For Jais, the question is no longer how to maximize red carpet exposure but “how [to] become a legitimate cultural actor in a space where fashion and cinema intersect.”
This shift also reinforces pricing power at the top end of luxury.
“For ultra-premium fashion brands, red carpet equity is partly about permission,” the Launchmetrics CEO said. “Permission to hold price, permission to extend into new categories, permission to attract a certain type of creative talent.”
At a time when luxury consumers are more selective and resistant to repeated price increases, the “permission” given by big events has become important for the bottom line.
As a result, brands are moving away from influencer-heavy strategies that prioritize reach alone.
The VIP dressing executive named the multiplication of influencers as a challenge of the festival, with only the strongest profiles now worth the time, effort, and — most crucially — cost.
However, there is a clear distinction between influencer saturation and influencer strategy.
While Cannes has become crowded, brands are layering creators on top of the film festival not to generate immediate spikes, but to extend the lifespan of red carpet moments and overall interest in the event itself.
Even those with large audiences may not deliver luxury impact if their audience is misaligned with the premium tier. One criteria is whether a person “drives luxury conversation,” according to the VIP dressing executive.
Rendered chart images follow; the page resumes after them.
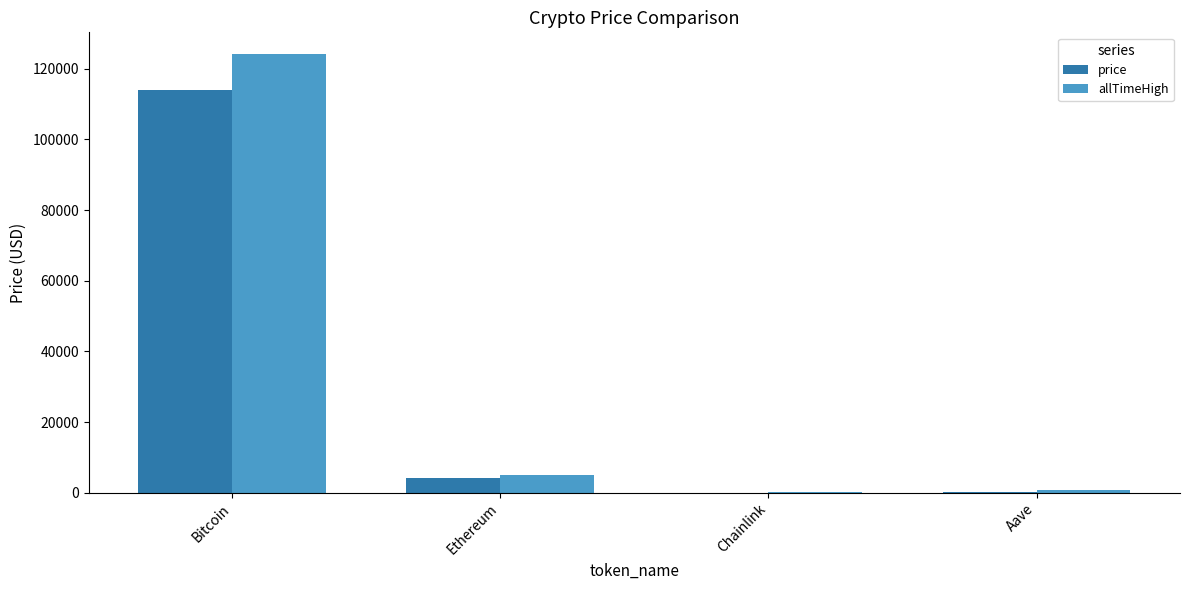

Which series changed the most between Bitcoin and Ethereum?

allTimeHigh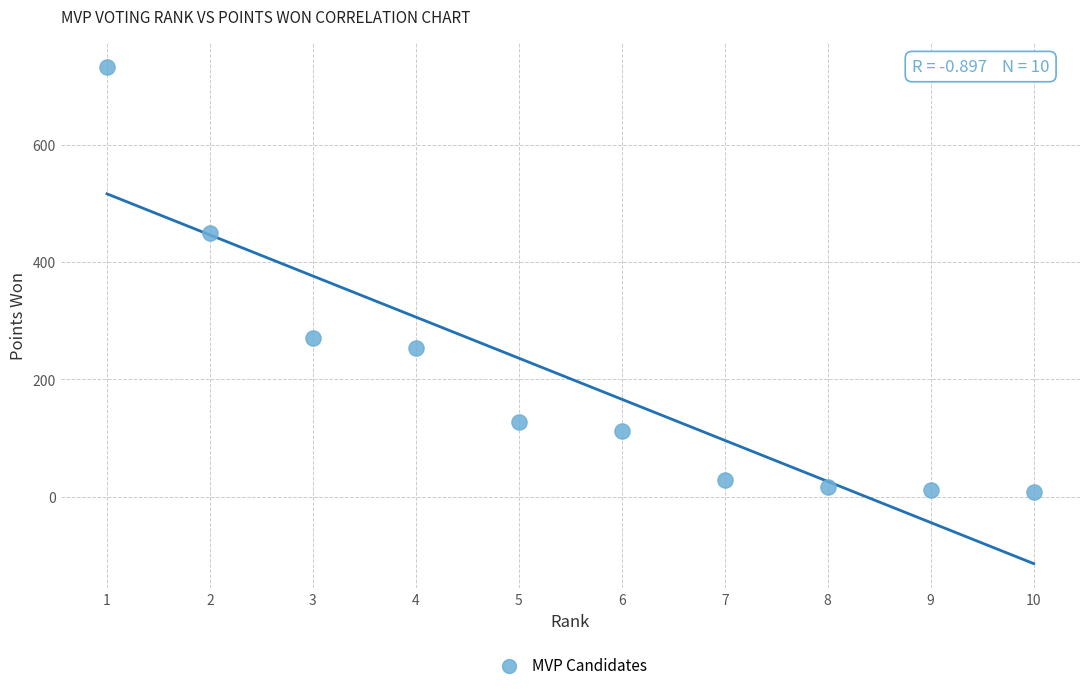

What is the range of X values (max minus min)?

9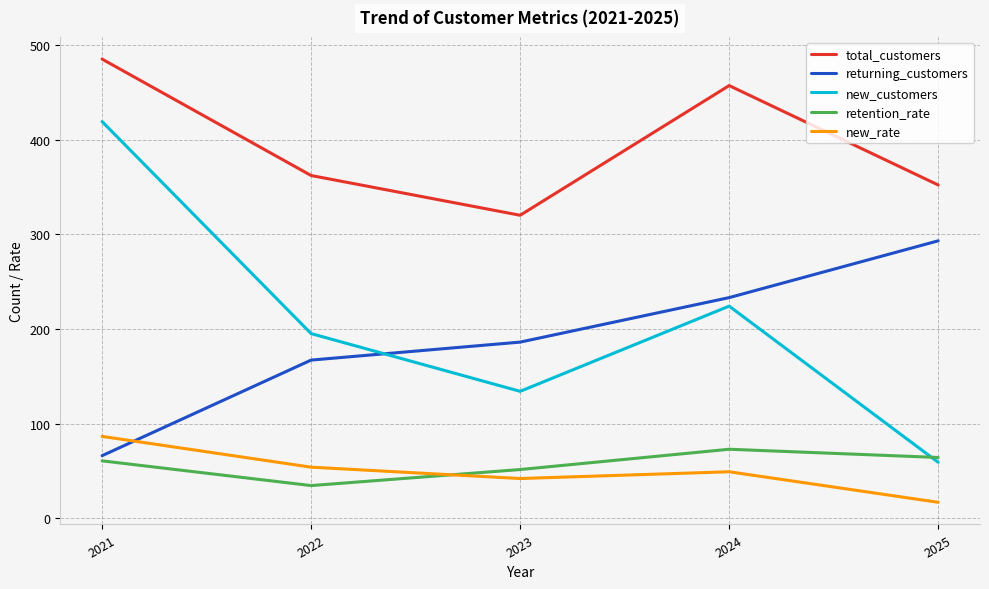

Does the chart display data point markers on the line(s)?

No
For brands, the red carpet is no longer the endpoint of a campaign, but the beginning of a content chain. On platforms like TikTok, red carpet images are rapidly remixed, reposted and reinterpreted through reaction videos, commentary accounts, memes and creator analysis.
“It’s about how people interact with it,” said Robertson. “You need people talking about it.”
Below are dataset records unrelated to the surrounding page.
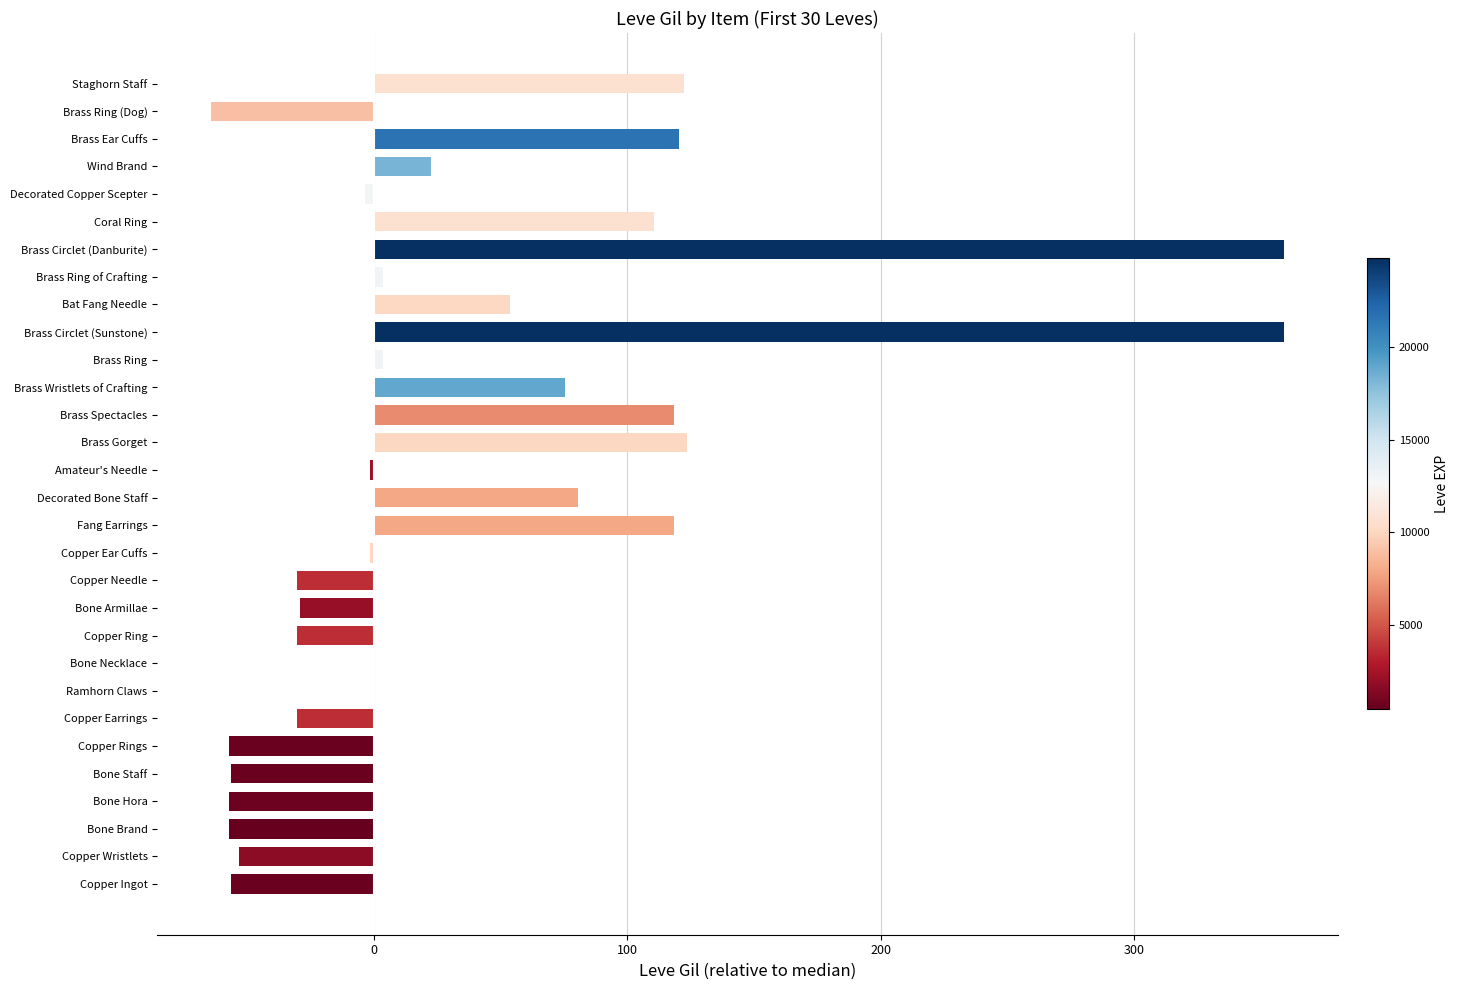

What is the maximum value shown in the chart?

359.5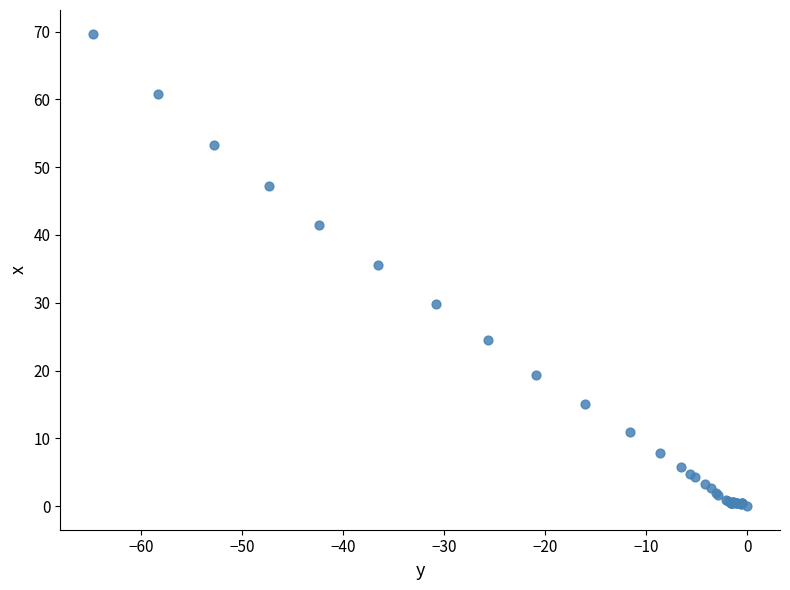

What Y value in the scatter plot is closest to 34?

35.5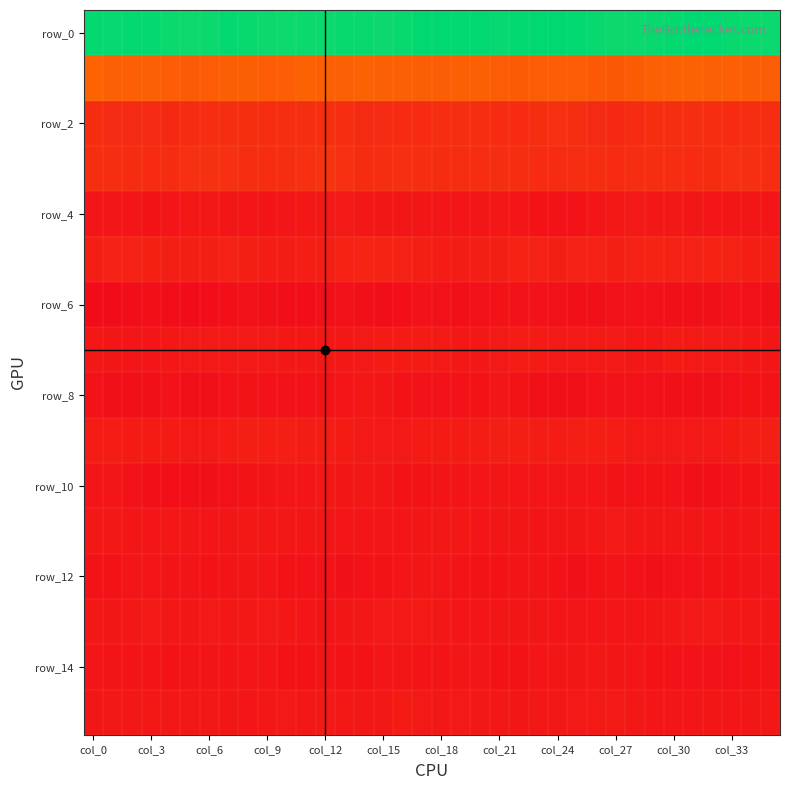

Which series has the largest total across all categories?

row_0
Beauty brands have been particularly aggressive in adapting to this shift.
Dior Beauty, for example, brings creators to Cannes who are not directly tied to film premieres, but who produce social-first content during the festival window.
“They’re not even attending the event,” said Robertson. “But they know there’s going to be eyes on the brand around that time.”
The strategy extends Cannes beyond the Palais red carpet into villas, suites and creator-led content ecosystems.
Despite saturation concerns, executives agree Cannes remains one of fashion’s most influential cultural platforms. But the value now lies less in a single red carpet moment and more in building an ecosystem that sustains momentum long after the festival.
“The best brands are thinking about how to extend it beyond the red-carpet moment,” said Robertson.